## Required work
(a) Reproduce word for word the stretch of the plot summary from "The film begins" through "after the performance.".
(b) List every character whom the plot summary refers to by name.

## Exercise passage
○ ○ ○ ○ ○ ○ ○
The film begins on a slave-ship which expands and shrinks like an accordion. On the boat, a set of four animals (one with a guitar) sings "Carry Me Back to Old Virginny". Once they arrive, Uncle Tom starts to play a recorder outside his cabin. This makes Popsy (as her uncle calls her) descend onto the cabin. Upon arrival, Uncle Tom asks where her friend, Little Eva, is. Just then, she descends onto the cabin. Uncle Tom plays a song, which both Popsy and Little Eva dance to.

However, the slave-keeper hears this and takes both Uncle Tom and Popsy as slaves, leaving Little Eva in tears. They are both taken to a slave-auction, where they must perform. The first one to perform is Uncle Tom, who falls over at the end of his performance, due to his lack of strength and malnutrition. In response, the keepers blow raspberries at him after the performance.

The second to perform is Popsy, who treats the audition block as a xylophone. She is viewed more favourable than Uncle Tom, but the slave-keepers chant "We want either!". When they are chanting that, a mother and her baby do spot the slave-keepers and runs to the mountains.
○ ○ ○ ○ ○ ○ ○
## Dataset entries
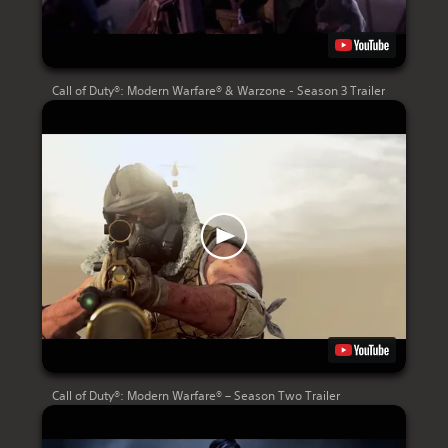
Call of Duty®: Modern Warfare® & Warzone - Season 3 Trailer
Call of Duty®: Modern Warfare® – Season Two Trailer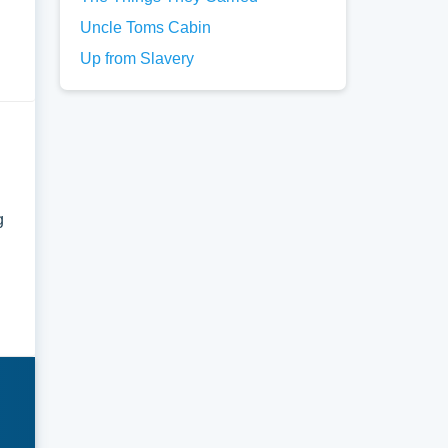
Uncle Toms Cabin
Up from Slavery
g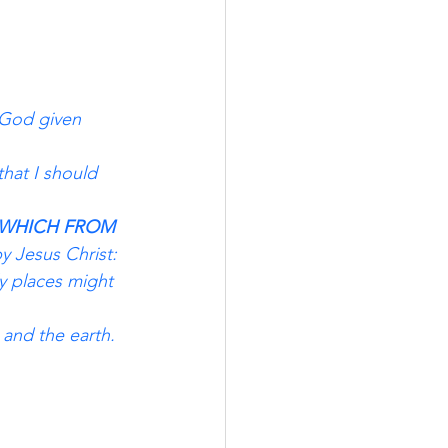
 God given 
that I should 
WHICH FROM 
y Jesus Christ:
y places might 
 and the earth. 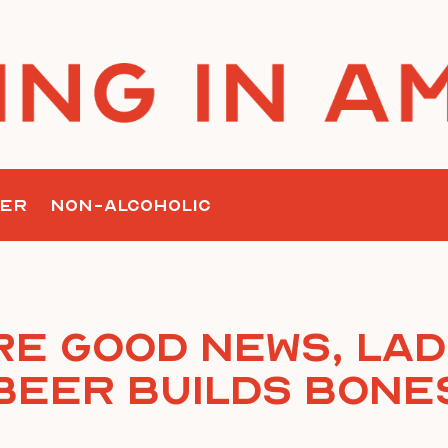
ER
NON-ALCOHOLIC
e Good News, Lad
Beer Builds Bone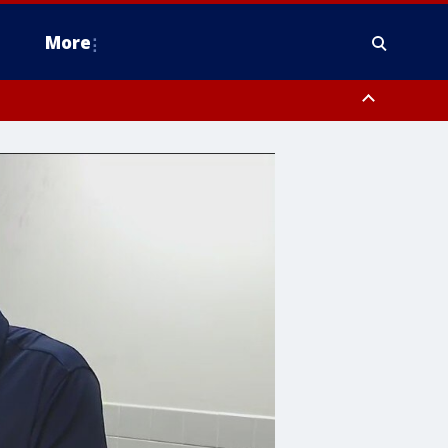
More
estern Montgomery County, Delaware County, Lower Bucks County,
 County, Ocean County, New Castle County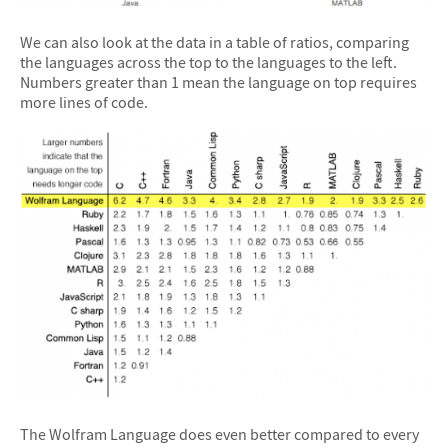
We can also look at the data in a table of ratios, comparing
the languages across the top to the languages to the left.
Numbers greater than 1 mean the language on top requires
more lines of code.
The Wolfram Language does even better compared to every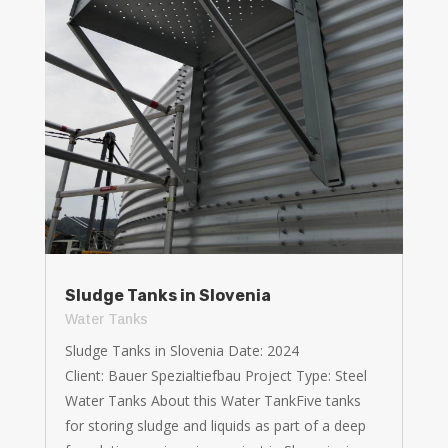
Sludge Tanks in Slovenia
Water Tanks
Sludge Tanks in Slovenia Date: 2024
Client: Bauer Spezialtiefbau Project Type: Steel
Water Tanks About this Water TankFive tanks
for storing sludge and liquids as part of a deep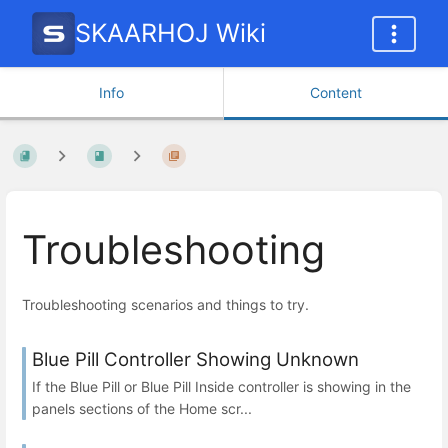
SKAARHOJ Wiki
Info
Content
Troubleshooting
Troubleshooting scenarios and things to try.
Blue Pill Controller Showing Unknown
If the Blue Pill or Blue Pill Inside controller is showing in the
panels sections of the Home scr...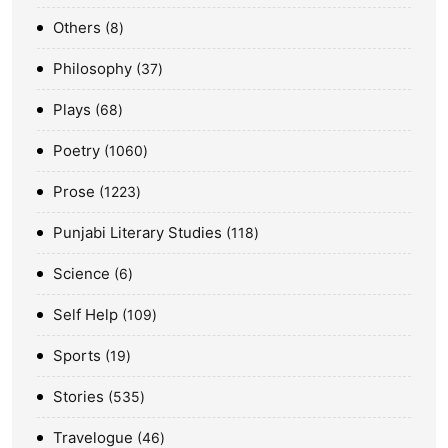
Others
8
Philosophy
37
Plays
68
Poetry
1060
Prose
1223
Punjabi Literary Studies
118
Science
6
Self Help
109
Sports
19
Stories
535
Travelogue
46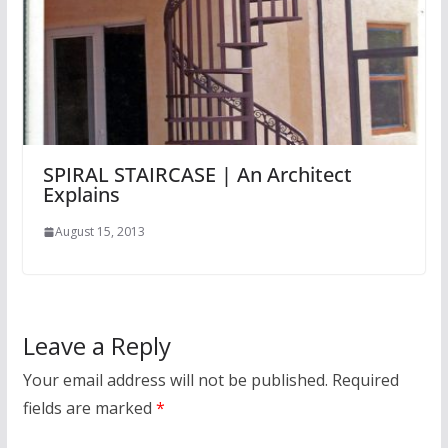
SPIRAL STAIRCASE | An Architect
Explains
August 15, 2013
Leave a Reply
Your email address will not be published.
Required
fields are marked
*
○ ○ ○ ○ ○ ○ ○
## Results by task
(a)
The film begins on a slave-ship which expands and shrinks like an accordion. On the boat, a set of four animals (one with a guitar) sings "Carry Me Back to Old Virginny". Once they arrive, Uncle Tom starts to play a recorder outside his cabin. This makes Popsy (as her uncle calls her) descend onto the cabin. Upon arrival, Uncle Tom asks where her friend, Little Eva, is. Just then, she descends onto the cabin. Uncle Tom plays a song, which both Popsy and Little Eva dance to.

However, the slave-keeper hears this and takes both Uncle Tom and Popsy as slaves, leaving Little Eva in tears. They are both taken to a slave-auction, where they must perform. The first one to perform is Uncle Tom, who falls over at the end of his performance, due to his lack of strength and malnutrition. In response, the keepers blow raspberries at him after the performance.

(b) Uncle Tom, Popsy, Little Eva